#### [Try it]
Repeat word for word the part of the angular and tangential variables thread between "[7starmantis]" and "Possibly...", inclusive.

──────── Document extract ────────

Angular and Tangential Variables

[7starmantis]

[SOLVED] Angular and Tangential Variables

Homework Statement

A thin rod (length = 1.5m) is oriented vertically, with its bottom end attached to the floor by means of a frictionless hinge. The mass of the rod may be ignored, compared to the mass of the object fixed to the top if the rod. The rod, starting from rest, tips over and rotates downward. (a) What is the angular speed of the rod just before it strikes the floor? (Hint: consider using the principle of conservation of mechanical energy.) (b) What is the magnitude of the angular acceleration of the rod just before it strikes the floor?

Homework Equations

Possibly...
w=vt
mgh = 1/2 mv2
v=st ?

The Attempt at a Solution

I'm really having trouble even setting this one up. I drew a picture of the setup, I know the bar is initially at rest. I'm completely lost on how to even go about it. I've tried the PE=KE equation and canceled out the mass variable which gives me v = 5.4, then I plugged that velocity into the w=vt using a time I got from using 1/2gt2 but that shouldn't really work as its not a free fall problem I think.

──────── Collected data ────────

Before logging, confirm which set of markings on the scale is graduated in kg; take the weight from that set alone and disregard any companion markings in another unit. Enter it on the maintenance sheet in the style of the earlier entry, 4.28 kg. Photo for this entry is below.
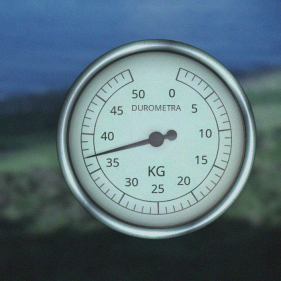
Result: 37 kg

────────

#### [Output for this exercise]
[7starmantis]

[SOLVED] Angular and Tangential Variables

Homework Statement

A thin rod (length = 1.5m) is oriented vertically, with its bottom end attached to the floor by means of a frictionless hinge. The mass of the rod may be ignored, compared to the mass of the object fixed to the top if the rod. The rod, starting from rest, tips over and rotates downward. (a) What is the angular speed of the rod just before it strikes the floor? (Hint: consider using the principle of conservation of mechanical energy.) (b) What is the magnitude of the angular acceleration of the rod just before it strikes the floor?

Homework Equations

Possibly...